Analysis by the Scottish Government has revealed that successful Scottish policies such as alcohol minimum unit pricing, our policy on tuition fees and the ban on smoking in public places would be among the Bills referred to the Office for the Internal Market. That has been opposed by many bodies who have shone a light on this. The National Farmers Union Scotland has raised a series of concerns about the function of the Office for the Internal Market’s dispute resolution mechanism in managing policy differences, ensuring that the UK Government do not have the final say on areas of devolved policy, including agriculture, and enabling the devolved Administrations to act where it is considered that a policy aligning in a particular manner is unfavourable to devolved interests such as agriculture.

Of course, it would not have to worry about that if the UK Government had simply continued work on common frameworks. Common frameworks are designed to manage cross-UK divergence where EU law and devolved competencies intersect, including in relation to the functioning of the UK domestic market, together with existing processes for regulatory impact assessment and existing structures for regulatory co-operation and information sharing. Let us be clear: they do not need to be supplemented or undermined by a new, unelected body.

Patrick Grady Portrait Patrick Grady (Glasgow North) (SNP)
- Hansard - -

Does this not get to the crunch? Government Members keep asking what powers are being taken away from the Scottish Parliament.
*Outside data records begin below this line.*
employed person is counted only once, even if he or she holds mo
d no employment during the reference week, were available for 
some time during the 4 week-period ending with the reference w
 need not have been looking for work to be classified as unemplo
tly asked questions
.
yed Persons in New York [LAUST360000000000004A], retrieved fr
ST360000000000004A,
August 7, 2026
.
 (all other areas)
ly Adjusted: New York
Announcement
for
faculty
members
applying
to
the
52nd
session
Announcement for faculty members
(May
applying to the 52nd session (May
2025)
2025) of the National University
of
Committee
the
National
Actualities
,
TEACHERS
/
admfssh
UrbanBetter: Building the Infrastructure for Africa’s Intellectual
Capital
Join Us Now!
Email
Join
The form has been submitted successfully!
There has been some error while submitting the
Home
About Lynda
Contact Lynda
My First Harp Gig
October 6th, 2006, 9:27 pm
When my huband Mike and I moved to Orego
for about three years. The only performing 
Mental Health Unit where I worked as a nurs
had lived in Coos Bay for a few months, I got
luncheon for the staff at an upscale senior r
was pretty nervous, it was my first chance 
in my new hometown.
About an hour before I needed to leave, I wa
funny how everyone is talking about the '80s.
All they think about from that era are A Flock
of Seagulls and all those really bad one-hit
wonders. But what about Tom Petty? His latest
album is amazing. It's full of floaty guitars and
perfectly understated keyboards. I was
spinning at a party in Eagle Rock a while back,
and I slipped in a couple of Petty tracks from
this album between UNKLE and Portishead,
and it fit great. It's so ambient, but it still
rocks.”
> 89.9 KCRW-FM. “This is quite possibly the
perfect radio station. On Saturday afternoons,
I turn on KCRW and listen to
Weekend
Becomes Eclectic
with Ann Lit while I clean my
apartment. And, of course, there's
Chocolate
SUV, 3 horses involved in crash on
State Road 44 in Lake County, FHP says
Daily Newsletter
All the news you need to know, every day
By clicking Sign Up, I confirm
My hon. Friend is outlining it—the power that is being taken away is the power to make all these decisions. The Scottish Parliament is going to be trumped by an unelected, unrepresentative body, instead of having agreements between the devolved Governments and the UK Government on the framework basis, which should be being implemented.

Drew Hendry Portrait Drew Hendry
- Hansard - - - Excerpts

I could not agree more. This simply does not have to happen. Scotland does not need it, and Scotland does not want it.

--- Later in debate ---
Neale Hanvey Portrait Neale Hanvey
- Hansard - - - Excerpts

This debate is focused on part 4, in which the authority of the Competition and Markets Authority and the wide-ranging and poorly specified powers of the UK Government’s man in Scotland are nothing short of a British nationalist inquisition. There are wide-ranging powers that cut to the very heart of the devolution settlement across every policy area—powers that the Government claim they will never use; they are there just in case. Well, Scotland is not buying it, and we are not having any of it. Devolution is the settled and robustly expressed will of the Scottish people, and it must be for the Scottish people alone to decide whether it should ever be restricted or changed in any way.

Part 4 of this wrecking-ball Bill takes decision-making powers away from Holyrood and hands them to the unelected body of the Office for the Internal Market. This office of inquisition will have the power to pass judgment on devolved laws and could quickly become the target of rich corporate lobbyists determined to see activities such as fracking go ahead against the will of the Scottish people.

Patrick Grady Portrait Patrick Grady
- Hansard - -

Is not the power grab compounded by the fact that the Government clearly intend to push this legislation through without legislative consent to the Bill from any of the devolved Administrations? When they ask, “Where is the power grab? Give us an example,” that is it. They are refusing even to accept the fact that the devolved legislatures will not consent to the Bill and they will not engage in its detail. The power grab runs right the way through this process.